*Action item*: The lines to copy from the listing below are those that contain the string "camera".

*Supplied data*:
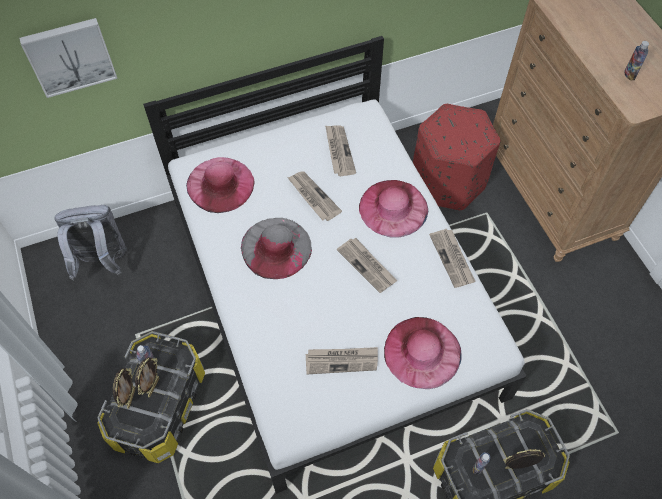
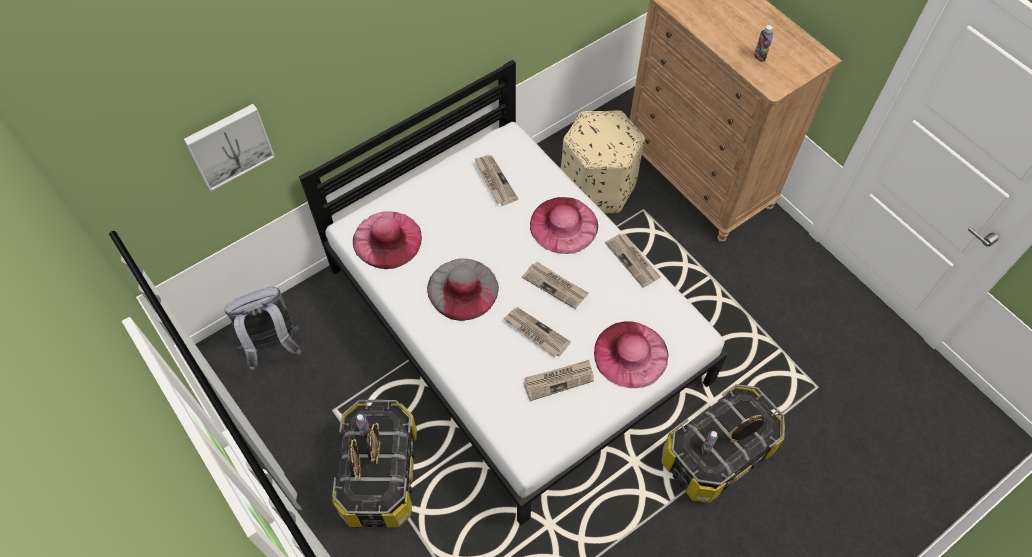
camera: 15 degrees left, 0 degrees up
(313, 197) = (483, 231): newspaper -> newspaper (535, 333)
(448, 181) = (598, 187): red ottoman -> beige ottoman

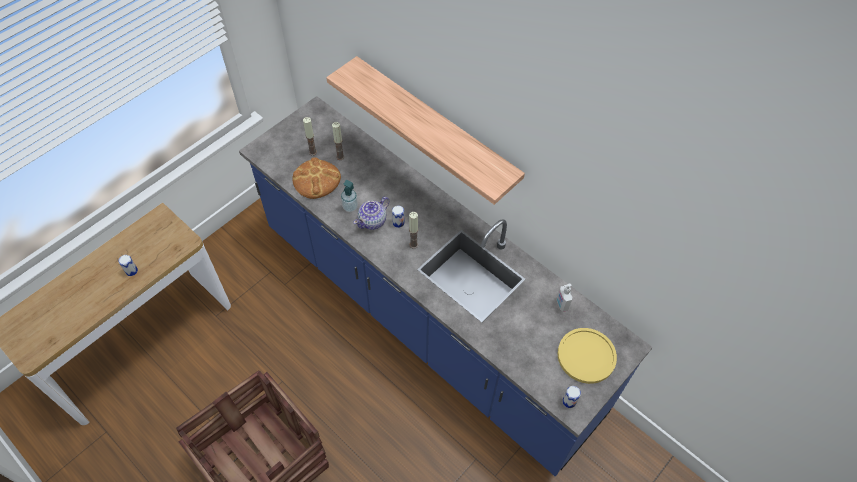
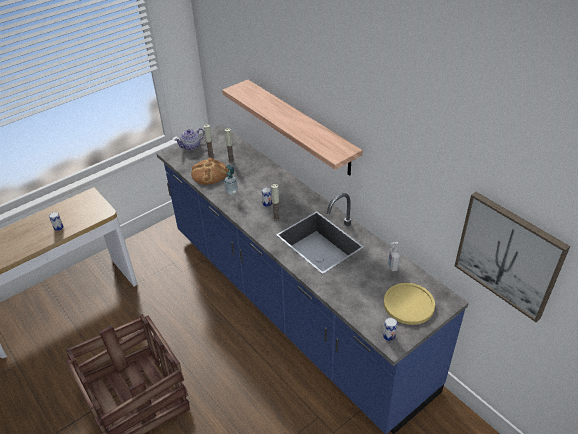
camera: 10 degrees right, 15 degrees down
(373, 221) = (247, 201): teapot -> teapot (191, 146)
(708, 315) = (508, 255): none -> picture

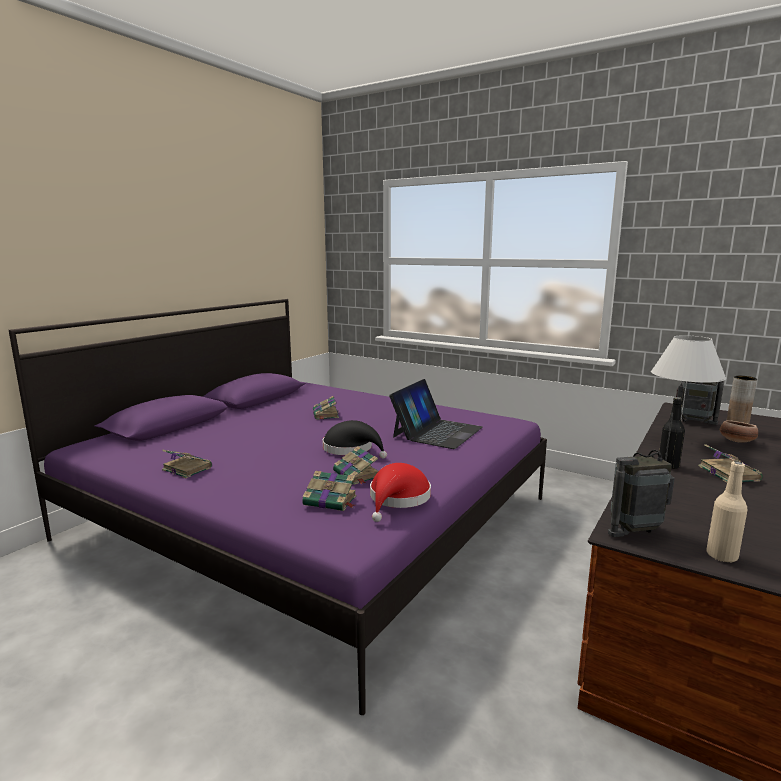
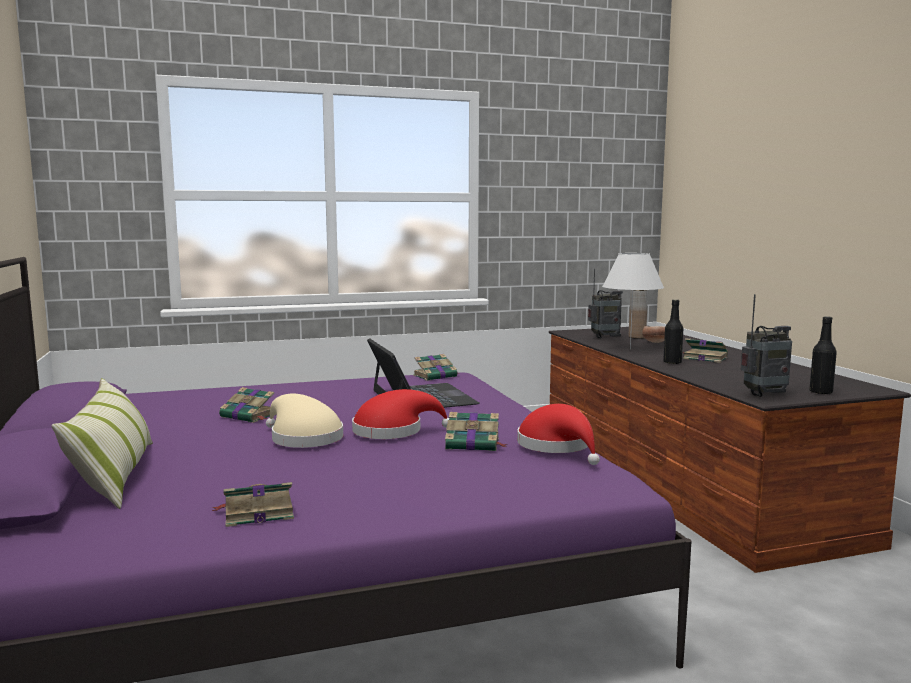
camera: 50 degrees left, 5 degrees down
(205, 428) = (115, 474): none -> pillow
(305, 437) = (303, 438): none -> beige hat
(331, 501) = (520, 467): book -> book (436, 376)
(351, 449) = (393, 431): black hat -> red hat
(634, 530) = (765, 395): radio -> radio turned 135 degrees counterclockwise
(721, 556) = (821, 392): beige bottle -> black bottle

*Answer to the exercise*:
camera: 15 degrees left, 0 degrees up
camera: 10 degrees right, 15 degrees down
camera: 50 degrees left, 5 degrees down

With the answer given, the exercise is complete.